The above warnings are expected.

When `max_iter`

is reached during Metropolis-Hastings or
hill climbing, the optimization stops and returns the result. Users are
encouraged to plot the result and determine if it has converged. If
necessary, users can continue the optimization, as shown below.

```
g <- gips(S, number_of_observations)
g_map <- find_MAP(g, max_iter = 50, optimizer = "Metropolis_Hastings")
#> ==============================================================================
plot(g_map, type = "best")
```

The algorithm was still significantly improving the permutation. It is reasonable to continue it:

```
g_map2 <- find_MAP(g_map, max_iter = 100, optimizer = "continue")
#> ===============================================================================
plot(g_map2, type = "best")
```

The improvement has slowed down significantly. It is fair to stop the algorithm here. Keep in mind the y scale is logarithmic. The visually “small” improvement between 100 and 150 iterations was huge, \(10^{52}\) times the posteriori.

The `find_MAP()`

function has two additional parameters:
`show_progress_bar`

and `save_all_perms`

, which
can be set to `TRUE`

or `FALSE`

.

When `show_progress_bar = TRUE`

, `gips`

will
print “=” characters on the console during optimization. Remember that
when the user sets the `return_probabilities = TRUE`

, a
second progress bar will indicate the calculation of the probabilities
after optimization.

The `save_all_perms = TRUE`

will save all visited
permutations in the outputted object, which significantly increases the
required RAM. For instance, with \(p=150\) and `max_perm = 150000`

,
we needed 400 MB to store it, whereas
`save_all_perms = FALSE`

only required 2 MB. However,
`save_all_perms = TRUE`

is necessary for
`return_probabilities = TRUE`

or more complex path
analysis.

We are also considering implementing the **First
approach** from [1] in the future. The Markov chain travels along
cyclic groups rather than permutations in this approach.

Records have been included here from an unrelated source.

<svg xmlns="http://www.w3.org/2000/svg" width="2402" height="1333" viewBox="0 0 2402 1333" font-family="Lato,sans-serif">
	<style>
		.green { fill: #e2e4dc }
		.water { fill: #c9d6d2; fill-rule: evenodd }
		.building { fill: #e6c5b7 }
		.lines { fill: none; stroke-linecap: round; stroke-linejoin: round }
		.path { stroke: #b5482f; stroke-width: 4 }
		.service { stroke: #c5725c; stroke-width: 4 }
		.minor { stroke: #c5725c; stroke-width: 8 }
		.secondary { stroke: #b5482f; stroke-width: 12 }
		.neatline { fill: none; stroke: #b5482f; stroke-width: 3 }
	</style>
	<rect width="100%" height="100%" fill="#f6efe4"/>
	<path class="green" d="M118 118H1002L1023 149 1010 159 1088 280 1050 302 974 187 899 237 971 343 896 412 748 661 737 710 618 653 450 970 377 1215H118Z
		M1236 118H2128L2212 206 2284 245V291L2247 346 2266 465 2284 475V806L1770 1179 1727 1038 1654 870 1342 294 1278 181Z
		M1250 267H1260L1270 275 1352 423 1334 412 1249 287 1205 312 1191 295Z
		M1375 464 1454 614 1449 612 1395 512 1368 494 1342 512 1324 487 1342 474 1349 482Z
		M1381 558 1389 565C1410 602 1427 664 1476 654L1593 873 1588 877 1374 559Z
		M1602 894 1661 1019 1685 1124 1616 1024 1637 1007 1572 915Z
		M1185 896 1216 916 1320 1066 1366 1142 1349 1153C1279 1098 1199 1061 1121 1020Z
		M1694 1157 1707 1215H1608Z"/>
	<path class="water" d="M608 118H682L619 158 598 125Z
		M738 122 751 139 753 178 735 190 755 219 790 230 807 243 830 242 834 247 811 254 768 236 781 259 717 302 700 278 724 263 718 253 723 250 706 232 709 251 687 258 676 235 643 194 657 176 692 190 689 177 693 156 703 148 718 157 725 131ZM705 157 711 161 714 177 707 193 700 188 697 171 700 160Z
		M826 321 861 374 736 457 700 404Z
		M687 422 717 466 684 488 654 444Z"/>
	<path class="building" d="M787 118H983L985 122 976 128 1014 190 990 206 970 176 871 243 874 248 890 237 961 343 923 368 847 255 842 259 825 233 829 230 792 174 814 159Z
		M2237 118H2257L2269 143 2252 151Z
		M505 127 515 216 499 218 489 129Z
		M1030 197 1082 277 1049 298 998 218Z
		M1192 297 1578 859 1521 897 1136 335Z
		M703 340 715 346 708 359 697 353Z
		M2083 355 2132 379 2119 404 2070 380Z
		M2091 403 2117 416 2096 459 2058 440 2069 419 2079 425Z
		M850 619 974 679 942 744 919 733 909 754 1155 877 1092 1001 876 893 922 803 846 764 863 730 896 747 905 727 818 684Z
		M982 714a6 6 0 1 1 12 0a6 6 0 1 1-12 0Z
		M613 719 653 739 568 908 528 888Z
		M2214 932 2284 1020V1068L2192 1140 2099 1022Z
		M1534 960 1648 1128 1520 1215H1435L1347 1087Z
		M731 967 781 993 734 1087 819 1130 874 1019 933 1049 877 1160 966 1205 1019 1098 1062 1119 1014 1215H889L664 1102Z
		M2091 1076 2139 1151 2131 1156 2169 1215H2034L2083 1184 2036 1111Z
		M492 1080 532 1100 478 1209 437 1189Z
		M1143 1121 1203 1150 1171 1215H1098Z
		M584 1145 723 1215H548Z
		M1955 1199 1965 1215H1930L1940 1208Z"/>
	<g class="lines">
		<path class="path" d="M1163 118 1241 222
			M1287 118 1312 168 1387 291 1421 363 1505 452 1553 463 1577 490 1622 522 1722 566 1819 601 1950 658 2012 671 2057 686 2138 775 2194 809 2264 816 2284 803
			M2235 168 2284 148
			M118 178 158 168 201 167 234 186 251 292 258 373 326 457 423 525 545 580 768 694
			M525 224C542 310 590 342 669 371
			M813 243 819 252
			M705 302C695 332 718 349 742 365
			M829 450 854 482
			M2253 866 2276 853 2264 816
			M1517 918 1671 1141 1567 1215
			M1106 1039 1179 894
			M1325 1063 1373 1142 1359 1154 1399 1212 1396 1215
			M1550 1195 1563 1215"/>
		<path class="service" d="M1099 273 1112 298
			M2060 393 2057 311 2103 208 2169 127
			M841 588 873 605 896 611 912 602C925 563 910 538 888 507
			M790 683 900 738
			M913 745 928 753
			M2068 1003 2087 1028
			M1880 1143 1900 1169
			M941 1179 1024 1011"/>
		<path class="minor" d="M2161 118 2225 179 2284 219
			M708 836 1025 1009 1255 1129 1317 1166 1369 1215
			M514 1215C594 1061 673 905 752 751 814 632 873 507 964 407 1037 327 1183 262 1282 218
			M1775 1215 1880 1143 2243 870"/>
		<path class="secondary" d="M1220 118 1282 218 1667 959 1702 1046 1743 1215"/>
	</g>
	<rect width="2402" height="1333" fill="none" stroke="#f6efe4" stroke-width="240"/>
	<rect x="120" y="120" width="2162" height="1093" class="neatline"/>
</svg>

We encourage everyone to discuss on available and potential new optimizers on ISSUE#21. One can also see why some optimizers were implemented but not yet added to gips there.

[1] Piotr Graczyk, Hideyuki Ishi, Bartosz Kołodziejek, Hélène Massam. “Model selection in the space of Gaussian models invariant by symmetry.” The Annals of Statistics, 50(3) 1747-1774 June 2022. arXiv link; DOI: 10.1214/22-AOS2174

[2] “Learning permutation symmetries with gips in R” by
`gips`

developers Adam Chojecki, Paweł Morgen, and Bartosz
Kołodziejek, available on arXiv:2307.00790.